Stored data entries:
▼▼▼

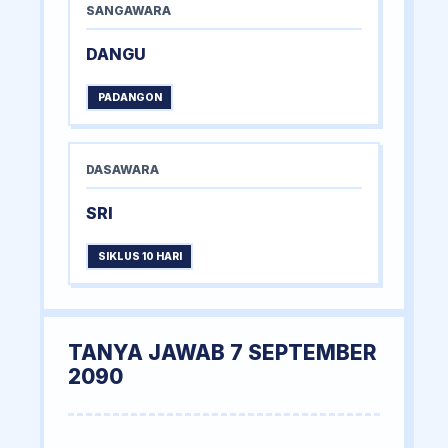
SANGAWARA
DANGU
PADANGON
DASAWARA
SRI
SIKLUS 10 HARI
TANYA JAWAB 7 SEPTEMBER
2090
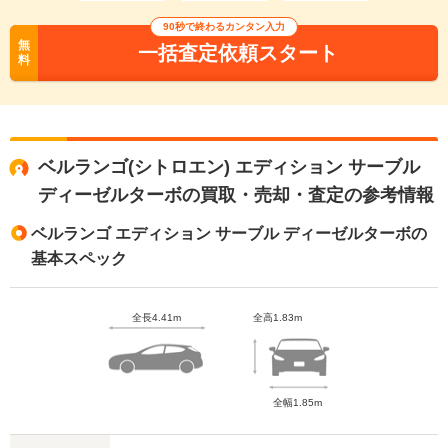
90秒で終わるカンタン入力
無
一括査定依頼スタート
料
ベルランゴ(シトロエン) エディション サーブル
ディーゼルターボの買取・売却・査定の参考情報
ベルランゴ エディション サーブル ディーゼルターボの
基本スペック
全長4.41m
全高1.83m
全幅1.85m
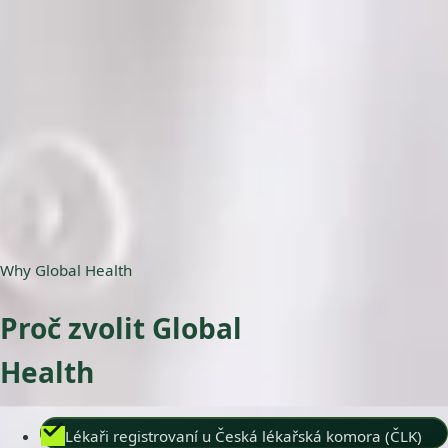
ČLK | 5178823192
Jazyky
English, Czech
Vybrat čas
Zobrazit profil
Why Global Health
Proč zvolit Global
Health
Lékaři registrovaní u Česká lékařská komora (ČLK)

▲▲▲

--- Activity ---
Write out the data once more exactly, omitting the pictures.

--- Answer to this exercise ---
SANGAWARA
DANGU
PADANGON
DASAWARA
SRI
SIKLUS 10 HARI
TANYA JAWAB 7 SEPTEMBER
2090
90秒で終わるカンタン入力
無
一括査定依頼スタート
料
ベルランゴ(シトロエン) エディション サーブル
ディーゼルターボの買取・売却・査定の参考情報
ベルランゴ エディション サーブル ディーゼルターボの
基本スペック
全長4.41m
全高1.83m
全幅1.85m
ČLK | 5178823192
Jazyky
English, Czech
Vybrat čas
Zobrazit profil
Why Global Health
Proč zvolit Global
Health
Lékaři registrovaní u Česká lékařská komora (ČLK)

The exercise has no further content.